Taking Responsibility

"Its not you, its me."

I think finally I have made a breakthrough in my poker lessons. Its not poker that continually screws me over, its me.
This latest realization came to me after another head-scratching call from an opponent in my monthly home game.
Said person is actually a very good poker player, not easy to read and smart enough to think through calls, so when I say monthly home game don't take that to mean no-skill.

The situation is this: Early in the tourney, I get A-Qo in LP. Villan raises 3x BB to 150 t$. I re-raise to 4x his bet 600 t$. Usually I never re-raise unless I have a huge hand (a leak) but he just flat calls. Im thinking A-K but could have a big PP.

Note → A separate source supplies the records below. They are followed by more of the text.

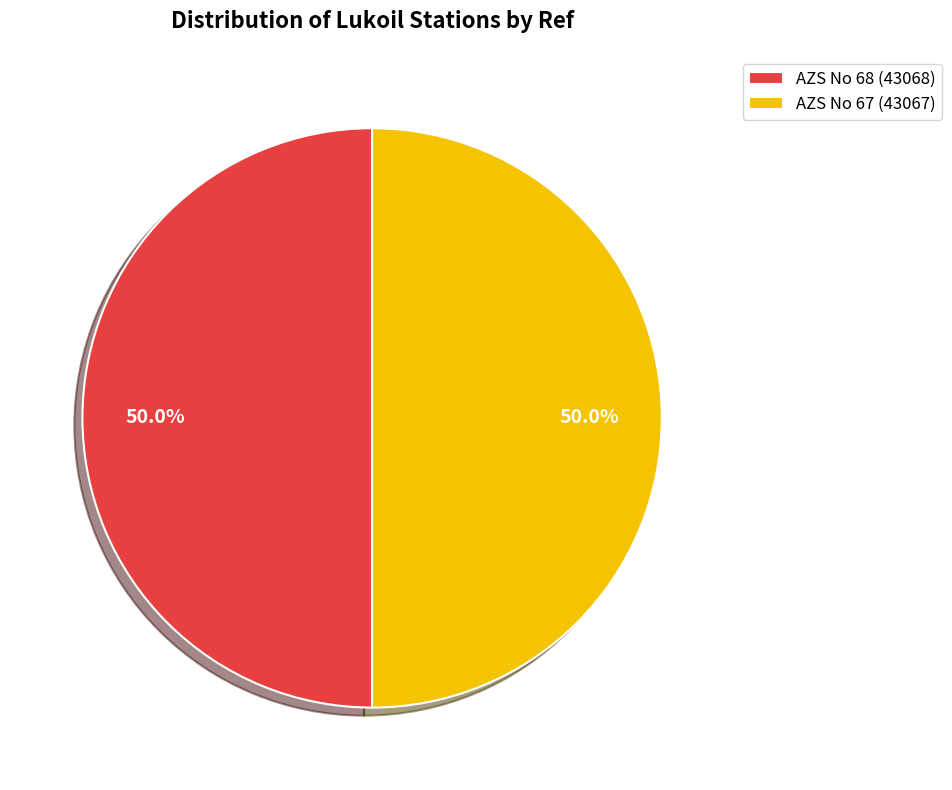

True or false: AZS No 67 (43067) accounts for 50% of the total.

True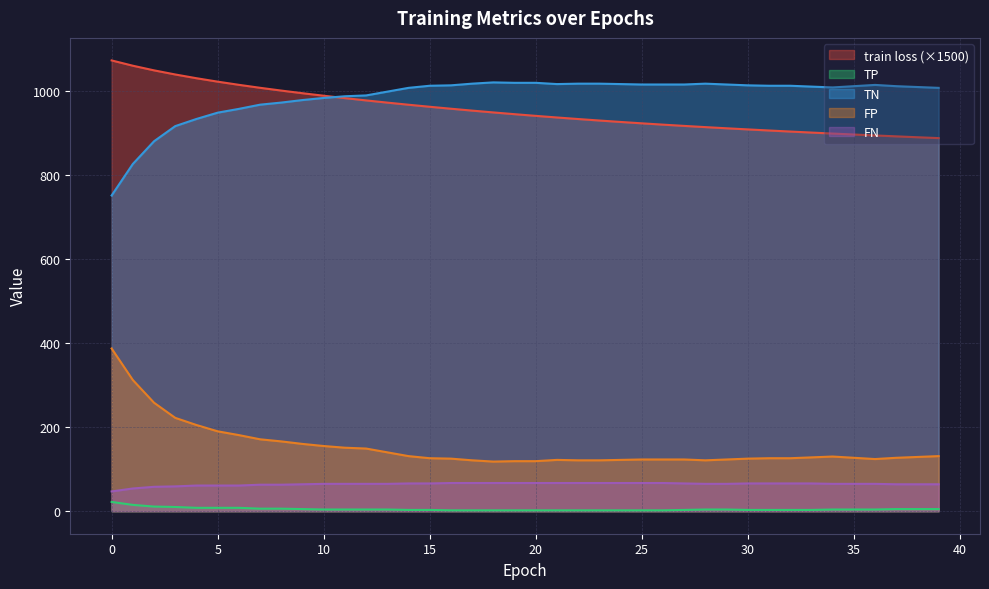

Where is FP nearest to the value 885?

2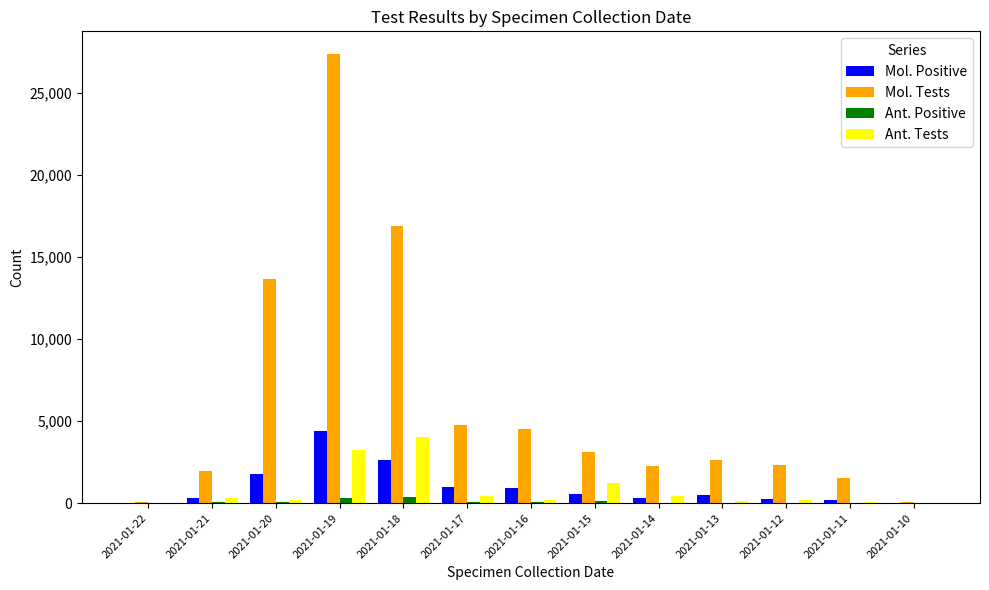

At which category does the chart reach its peak across all series?

2021-01-19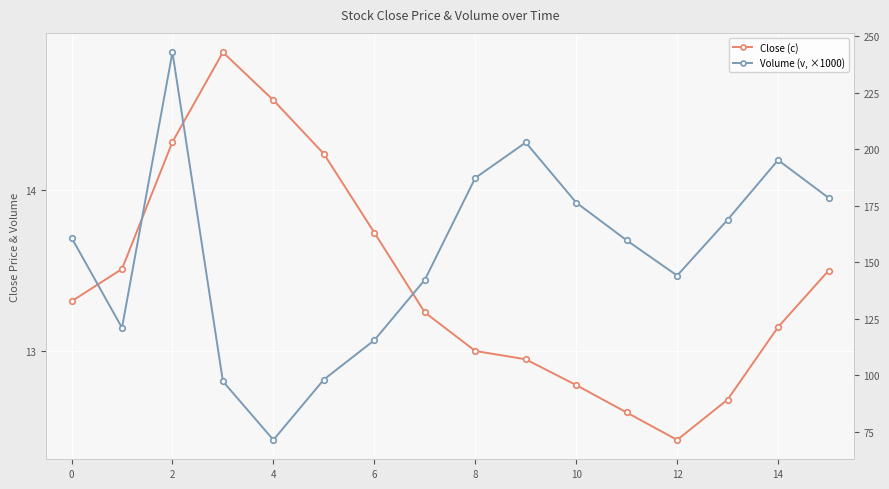

True or false: Volume (v, ×1000) has more than 0 interior local peaks.

True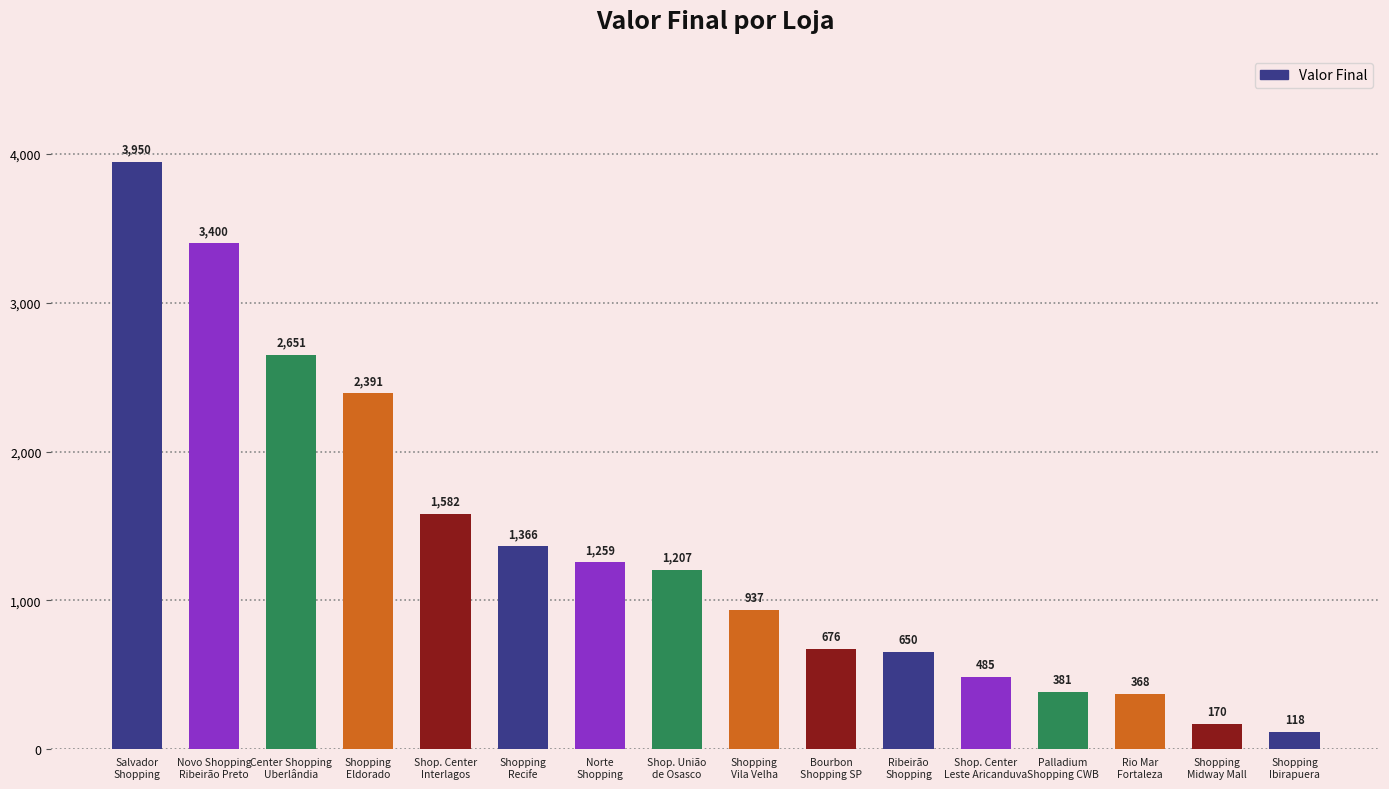

Reading left to right, transcribe all the data shown in this chart.

Salvador
Shopping=3950	Novo Shopping
Ribeirão Preto=3400	Center Shopping
Uberlândia=2651	Shopping
Eldorado=2391	Shop. Center
Interlagos=1582	Shopping
Recife=1366	Norte
Shopping=1259	Shop. União
de Osasco=1207	Shopping
Vila Velha=937	Bourbon
Shopping SP=676	Ribeirão
Shopping=650	Shop. Center
Leste Aricanduva=485	Palladium
Shopping CWB=381	Rio Mar
Fortaleza=368	Shopping
Midway Mall=170	Shopping
Ibirapuera=118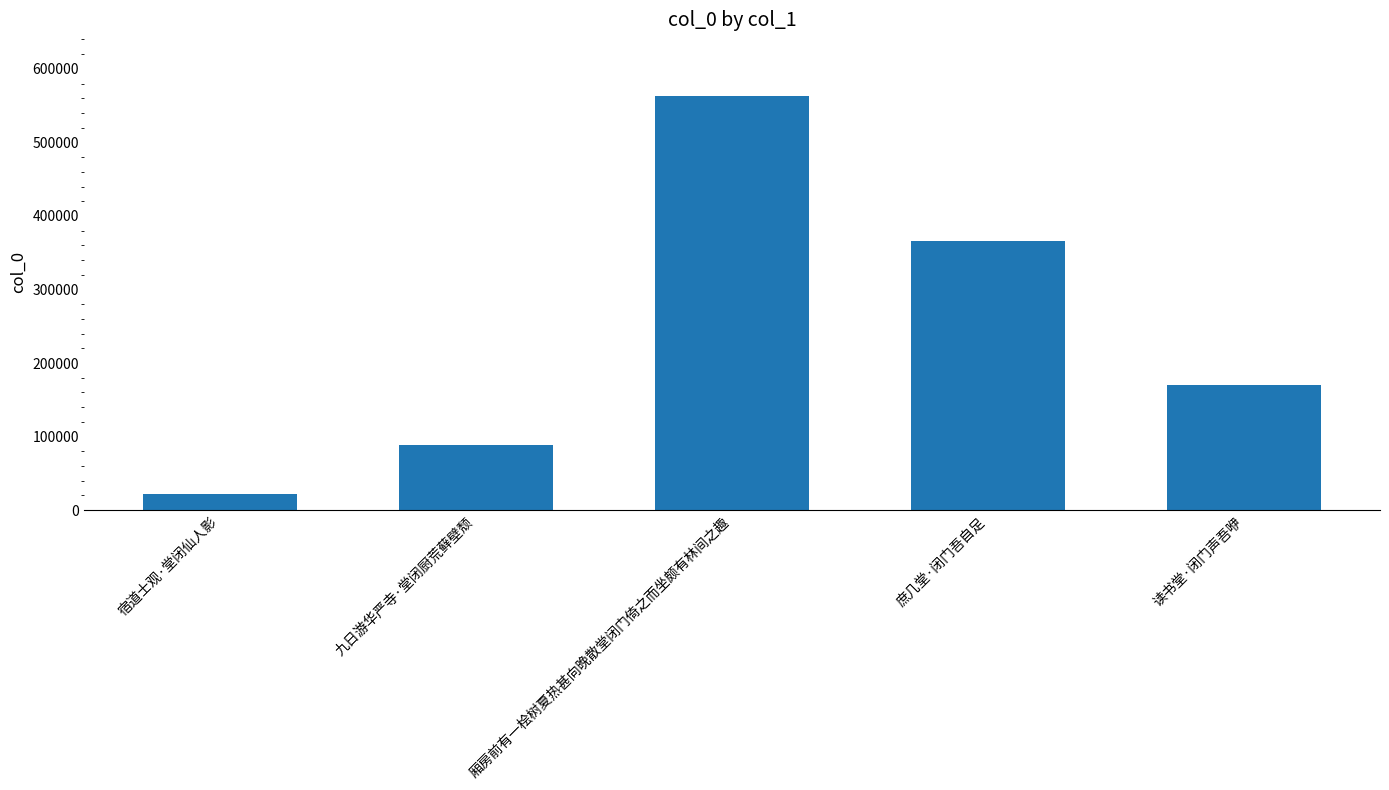

True or false: the data shows 170199 at 读书堂·闭门声吾咿.

True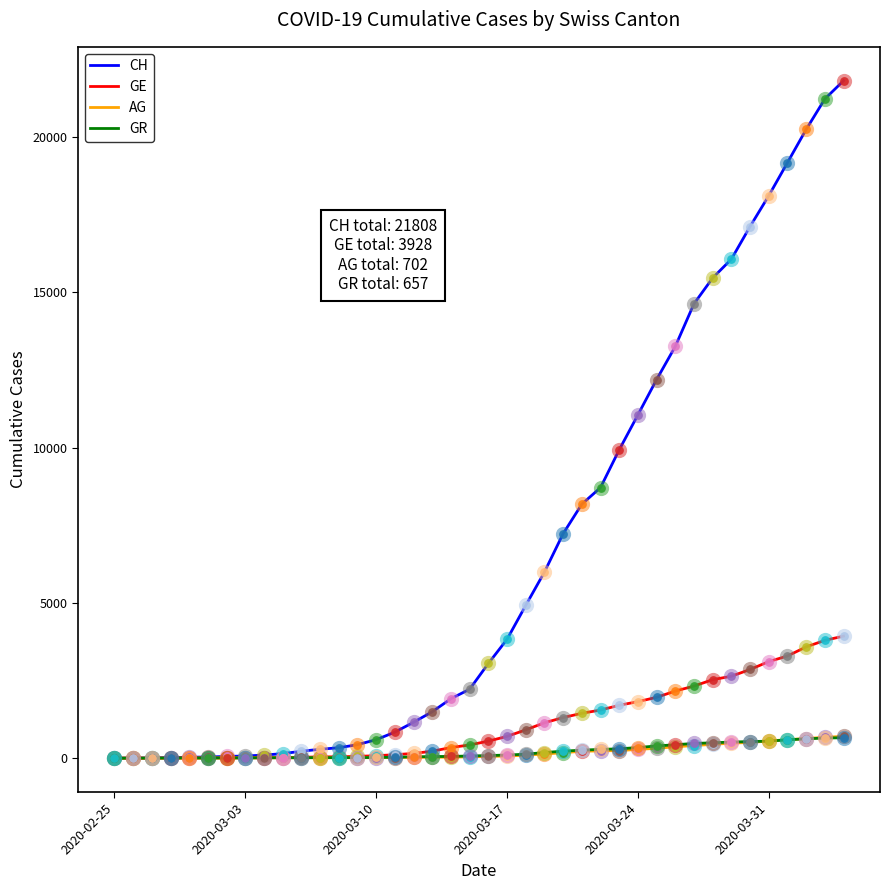

At how many categories does at least one series exceed 1341?

23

Flop is raggy 9 high no double suit, we both check.

Turn is a Jx, he checks. I could my chips and betting the pot will leave me short so I push. He tanks. Immediately I know he has A-K for sure. He asks for a count of my chips and its going to cost him another t$1400 (3/4ths his stack) to call. And he does.
River is a blank and im out.

My first question to myself is "do i really bluff that much?" And im pretty sure that answer is no. Im pretty tight, even weak-tight but not bluffy. So why is it I can't get players to do what I WANT them to do versus what they should do?

If I ever answer that question I think my poker breakthrough is not far behind...

2 comments:

Alan aka RecessRampage said...

Why aren't you cbetting on the flop? You 3 bet pre, you're IP, and you check behind? Dude...

lj said...

what alan said. you have to bet that flop once you raise him. also, fwiw, unless i think his range is super wide, i might flat that early pre.